Not a rich man's playground anymore

Wright said the two most common misconceptions he comes across, in regards to the airport, is the impression that local air travel is unreliable and the notion that air travel is largely a luxury of the wealthy.

Both are false, he said, noting that issues of reliability have been largely eliminated since a downpoint around 2010-2012-in fact, in comparison to larger, metropolitan airports, the Brainerd Lakes Regional Airport is not as susceptible to delays or traffic congestion, which means more efficient, comfortable traveling conditions.

Wright said the common misconception that local airports are a "rich man's playground" may have been true in the past when aviation was closer to its infancy and only the wealthy could afford its new and novel technology.

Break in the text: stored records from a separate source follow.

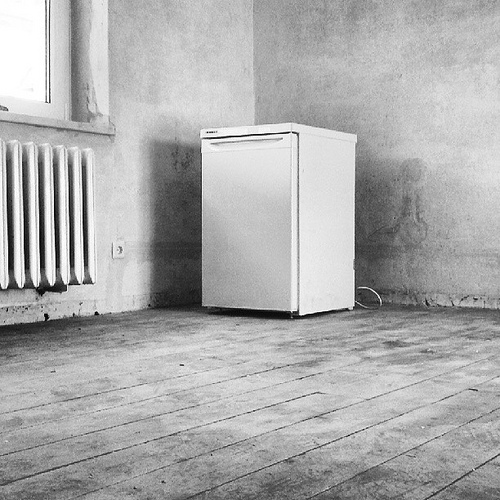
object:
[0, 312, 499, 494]
floor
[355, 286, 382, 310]
wire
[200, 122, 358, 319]
fridge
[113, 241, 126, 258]
outlet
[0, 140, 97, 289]
radiator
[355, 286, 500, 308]
paint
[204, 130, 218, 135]
brand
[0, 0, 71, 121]
window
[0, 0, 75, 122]
frame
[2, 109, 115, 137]
sill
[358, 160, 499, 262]
wall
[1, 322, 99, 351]
dirt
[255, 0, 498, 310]
wall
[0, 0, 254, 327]
wall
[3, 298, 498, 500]
more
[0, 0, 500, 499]
picture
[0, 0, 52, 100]
light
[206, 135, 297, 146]
handle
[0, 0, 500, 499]
room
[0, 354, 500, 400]
line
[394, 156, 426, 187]
spot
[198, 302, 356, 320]
shadow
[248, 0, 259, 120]
edge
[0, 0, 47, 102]
glass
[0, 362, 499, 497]
wood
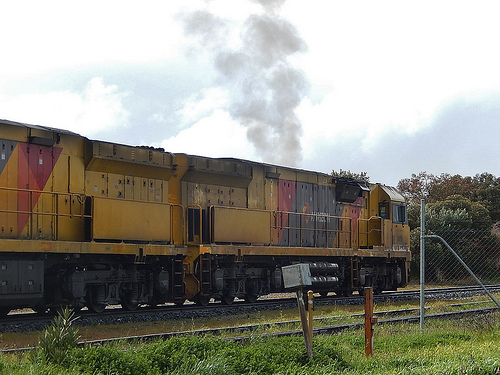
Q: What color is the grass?
A: Green.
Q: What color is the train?
A: Yellow.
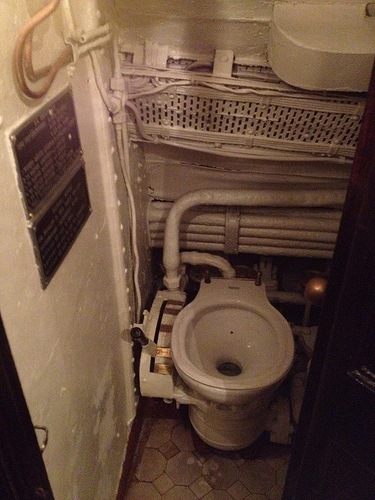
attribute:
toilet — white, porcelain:
[172, 274, 293, 436]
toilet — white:
[166, 271, 297, 460]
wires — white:
[113, 122, 144, 323]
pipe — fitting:
[113, 29, 119, 74]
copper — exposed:
[43, 22, 157, 157]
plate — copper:
[152, 346, 175, 359]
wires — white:
[94, 125, 197, 295]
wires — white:
[104, 109, 162, 229]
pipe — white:
[145, 149, 343, 292]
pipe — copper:
[7, 9, 85, 91]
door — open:
[274, 56, 370, 498]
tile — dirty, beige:
[166, 452, 200, 484]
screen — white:
[128, 79, 368, 166]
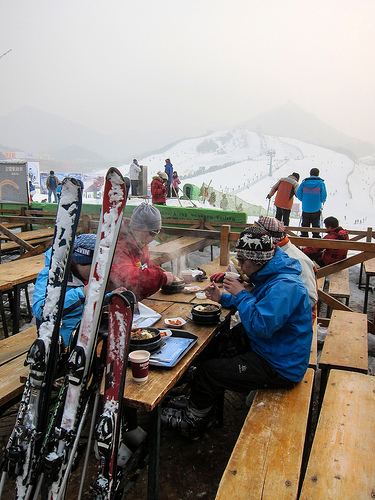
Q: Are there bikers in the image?
A: No, there are no bikers.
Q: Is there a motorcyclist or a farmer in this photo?
A: No, there are no bikers or farmers.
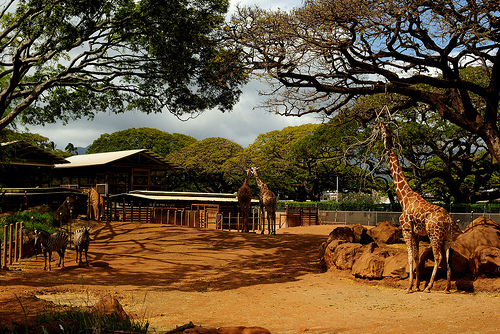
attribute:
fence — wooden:
[138, 186, 253, 251]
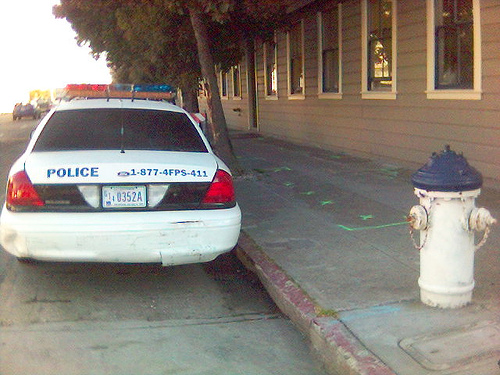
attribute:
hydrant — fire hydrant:
[405, 142, 497, 312]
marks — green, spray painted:
[277, 173, 298, 190]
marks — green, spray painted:
[299, 184, 316, 199]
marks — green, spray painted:
[315, 195, 338, 212]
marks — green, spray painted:
[356, 208, 376, 224]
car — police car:
[3, 69, 265, 285]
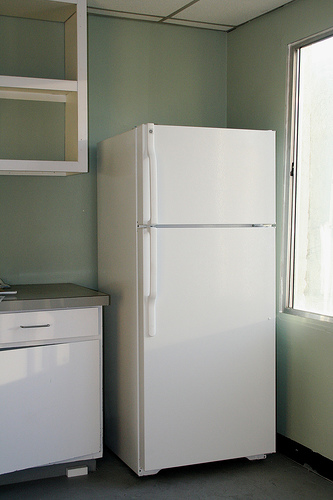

Now, aviation has matured to a point where it's can be an everyday convenience for more and more stratas of society, said Wright, who added the airport has an explicit goal to make its airfare affordable to families, of which he is seeing more and more in the terminal.

But, even beyond notions of affordability and practicality, flight still remains a thrilling experience, Wright said, and that, in and of itself, may be enough for some.

"There is some fascination of flight. We have always enjoyed flying as a people. You get up and you fly and you get to experience this world like a bird sees it-or, as I like to say, as God sees it-it's just phenomenal," Wright said. "It's a four dimensional experience you can't have on the ground."

As the book closes on 2017 and 2018 begins, the airport is reaching a point where it's not only self-sustaining, but profitable. Currently, the airport benefits from federal grants that subsidize $50 for every ticket, as well as joint ownership between Crow Wing County and the city of Brainerd, which pitch in $300,000 every year. Profits are enough to meet the rest of the $1 million budget, but projected increases may also mean adding destinations to the 250 the airport already serves, more charter flights and bids for an additional carrier to complement their contract with Delta Airlines.